Instructions for updating:
Use eager execution and: 
`tf.data.TFRecordDataset(path)`
2021-08-11 14:14:58.663000: I main.py:326] Accumulate gradients of 12500 iterations to reach effective batch size of 25000
2021-08-11 14:14:58.706000: I dataset_ops.py:2120] Training on 912418 examples
2021-08-11 14:14:59.585849: I tensorflow/compiler/mlir/mlir_graph_optimization_pass.cc:176] None of the MLIR Optimization Passes are enabled (registered 2)
2021-08-11 14:14:59.589917: I tensorflow/core/platform/profile_utils/cpu_utils.cc:114] CPU Frequency: 2299995000 Hz
2021-08-11 14:15:14.985000: I control_flow.py:1225] Number of model parameters: 71712457
2021-08-11 14:15:15.722000: I control_flow.py:1225] Number of model weights: 321 (trainable = 321, non trainable = 0)
2021-08-11 14:15:44.426211: I tensorflow/stream_executor/platform/default/dso_loader.cc:53] Successfully opened dynamic library libcudnn.so.8
2021-08-11 14:15:44.879476: I tensorflow/stream_executor/cuda/cuda_dnn.cc:359] Loaded cuDNN version 8201
2021-08-11 14:15:44.956435: I tensorflow/stream_executor/platform/default/dso_loader.cc:53] Successfully opened dynamic library libcublas.so.11

2021-08-11 14:15:45.341955: I tensorflow/stream_executor/platform/default/dso_loader.cc:53] Successfully opened dynamic library libcublasLt.so.11

After this, there is nothing being printed and I am stuck trying to debug what seems to be the issue beyond this. I have my GPU configured as discussed by you earlier, and I’m currently using a Tesla V100 GPU with 16GB memory and my CUDA seems to be configured as well.
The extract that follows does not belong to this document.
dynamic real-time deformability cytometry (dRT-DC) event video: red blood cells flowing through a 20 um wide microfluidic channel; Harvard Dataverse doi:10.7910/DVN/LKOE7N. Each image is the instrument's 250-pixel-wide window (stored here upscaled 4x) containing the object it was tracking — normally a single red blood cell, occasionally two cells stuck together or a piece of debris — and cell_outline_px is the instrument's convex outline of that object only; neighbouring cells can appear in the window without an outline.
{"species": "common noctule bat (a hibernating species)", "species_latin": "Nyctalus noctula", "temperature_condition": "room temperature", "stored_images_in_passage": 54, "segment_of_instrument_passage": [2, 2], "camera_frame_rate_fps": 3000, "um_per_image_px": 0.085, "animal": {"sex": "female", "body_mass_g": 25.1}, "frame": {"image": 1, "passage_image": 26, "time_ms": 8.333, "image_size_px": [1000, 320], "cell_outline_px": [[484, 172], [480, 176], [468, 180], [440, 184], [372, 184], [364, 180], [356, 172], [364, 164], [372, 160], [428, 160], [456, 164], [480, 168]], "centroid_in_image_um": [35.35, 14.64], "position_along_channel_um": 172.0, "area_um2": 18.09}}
But, when I run echo $CUDA_VISIBLE_DEVICES, I get nothing!! Do you think this has got something to do this being the reason my code isn’t training after that step?

DataHunter · August 11, 2021, 11:17pm

I was successfully able to move a step forward, using this, since I set
export CUDA_VISIBLE_DEVICES=0

!CUDA_VISIBLE_DEVICES=0 onmt-main --auto_config --config data.yaml --model custom_model.py train --with_eval --num_gpus=1

But still stuck at same error as stated above.

ymoslem · August 11, 2021, 11:56pm

You do not have errors any more, which is good. Please change batch_size to either some larger number like 1024, or 0 to let the model decide the largest number possible, and wait a few minutes to see what you get.